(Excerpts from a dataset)
-----
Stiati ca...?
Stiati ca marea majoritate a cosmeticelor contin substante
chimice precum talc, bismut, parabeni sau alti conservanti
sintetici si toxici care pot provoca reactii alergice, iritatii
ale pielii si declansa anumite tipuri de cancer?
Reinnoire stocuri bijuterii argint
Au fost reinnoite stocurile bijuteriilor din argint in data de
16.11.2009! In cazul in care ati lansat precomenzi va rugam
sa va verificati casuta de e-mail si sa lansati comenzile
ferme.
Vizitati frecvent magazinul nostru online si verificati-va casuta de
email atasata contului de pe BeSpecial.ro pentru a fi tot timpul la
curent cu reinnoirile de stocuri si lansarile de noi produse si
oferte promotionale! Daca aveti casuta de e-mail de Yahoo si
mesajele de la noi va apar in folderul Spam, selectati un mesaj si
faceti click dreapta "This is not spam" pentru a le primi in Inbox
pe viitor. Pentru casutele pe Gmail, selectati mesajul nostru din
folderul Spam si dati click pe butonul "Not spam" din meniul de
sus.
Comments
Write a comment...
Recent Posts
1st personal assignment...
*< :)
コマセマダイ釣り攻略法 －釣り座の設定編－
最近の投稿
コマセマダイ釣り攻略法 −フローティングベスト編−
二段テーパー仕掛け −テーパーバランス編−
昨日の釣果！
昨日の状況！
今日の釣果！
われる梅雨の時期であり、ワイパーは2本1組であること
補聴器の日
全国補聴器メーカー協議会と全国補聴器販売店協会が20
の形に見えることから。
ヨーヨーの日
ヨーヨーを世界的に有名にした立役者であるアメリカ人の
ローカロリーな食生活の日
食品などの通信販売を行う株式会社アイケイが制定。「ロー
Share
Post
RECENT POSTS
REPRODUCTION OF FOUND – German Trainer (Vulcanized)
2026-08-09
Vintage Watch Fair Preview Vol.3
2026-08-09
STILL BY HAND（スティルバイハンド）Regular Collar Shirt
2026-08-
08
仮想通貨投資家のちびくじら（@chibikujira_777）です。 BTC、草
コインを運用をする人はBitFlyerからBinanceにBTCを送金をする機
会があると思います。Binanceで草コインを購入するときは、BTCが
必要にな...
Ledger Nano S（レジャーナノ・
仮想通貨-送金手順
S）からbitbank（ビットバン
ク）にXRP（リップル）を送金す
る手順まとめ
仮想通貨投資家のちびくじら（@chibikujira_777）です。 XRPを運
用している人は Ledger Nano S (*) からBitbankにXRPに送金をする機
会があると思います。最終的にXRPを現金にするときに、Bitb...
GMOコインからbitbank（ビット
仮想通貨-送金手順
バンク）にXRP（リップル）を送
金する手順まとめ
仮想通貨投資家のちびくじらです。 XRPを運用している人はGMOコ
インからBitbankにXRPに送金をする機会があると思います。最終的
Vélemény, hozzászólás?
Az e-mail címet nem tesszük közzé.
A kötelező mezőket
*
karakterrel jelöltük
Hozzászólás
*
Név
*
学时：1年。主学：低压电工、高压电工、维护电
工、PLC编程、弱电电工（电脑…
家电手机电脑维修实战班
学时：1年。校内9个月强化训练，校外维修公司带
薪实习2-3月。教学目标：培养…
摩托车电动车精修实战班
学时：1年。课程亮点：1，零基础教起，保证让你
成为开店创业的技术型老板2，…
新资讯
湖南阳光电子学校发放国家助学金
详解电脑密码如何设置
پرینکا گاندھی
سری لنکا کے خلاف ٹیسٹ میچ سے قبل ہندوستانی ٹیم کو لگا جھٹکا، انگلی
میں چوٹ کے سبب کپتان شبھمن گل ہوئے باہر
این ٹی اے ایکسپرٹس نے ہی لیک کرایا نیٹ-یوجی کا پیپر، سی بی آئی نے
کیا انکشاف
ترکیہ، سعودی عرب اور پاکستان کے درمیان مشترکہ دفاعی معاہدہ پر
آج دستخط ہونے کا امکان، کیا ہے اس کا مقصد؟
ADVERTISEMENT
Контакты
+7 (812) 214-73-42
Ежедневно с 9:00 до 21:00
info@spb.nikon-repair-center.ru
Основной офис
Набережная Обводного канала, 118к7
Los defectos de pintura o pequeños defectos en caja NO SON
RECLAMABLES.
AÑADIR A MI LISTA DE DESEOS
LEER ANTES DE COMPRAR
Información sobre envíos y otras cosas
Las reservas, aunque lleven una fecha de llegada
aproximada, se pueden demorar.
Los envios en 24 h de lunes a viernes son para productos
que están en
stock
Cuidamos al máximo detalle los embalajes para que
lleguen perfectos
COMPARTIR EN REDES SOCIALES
-----
**Work to be completed**. All that belongs in your answer is the stretch of entries above from the line with "Ledger Nano S（レジャーナノ・" through the line with "摩托车电动车精修实战班", printed exactly.

**Output**.
Ledger Nano S（レジャーナノ・
仮想通貨-送金手順
S）からbitbank（ビットバン
ク）にXRP（リップル）を送金す
る手順まとめ
仮想通貨投資家のちびくじら（@chibikujira_777）です。 XRPを運
用している人は Ledger Nano S (*) からBitbankにXRPに送金をする機
会があると思います。最終的にXRPを現金にするときに、Bitb...
GMOコインからbitbank（ビット
仮想通貨-送金手順
バンク）にXRP（リップル）を送
金する手順まとめ
仮想通貨投資家のちびくじらです。 XRPを運用している人はGMOコ
インからBitbankにXRPに送金をする機会があると思います。最終的
Vélemény, hozzászólás?
Az e-mail címet nem tesszük közzé.
A kötelező mezőket
*
karakterrel jelöltük
Hozzászólás
*
Név
*
学时：1年。主学：低压电工、高压电工、维护电
工、PLC编程、弱电电工（电脑…
家电手机电脑维修实战班
学时：1年。校内9个月强化训练，校外维修公司带
薪实习2-3月。教学目标：培养…
摩托车电动车精修实战班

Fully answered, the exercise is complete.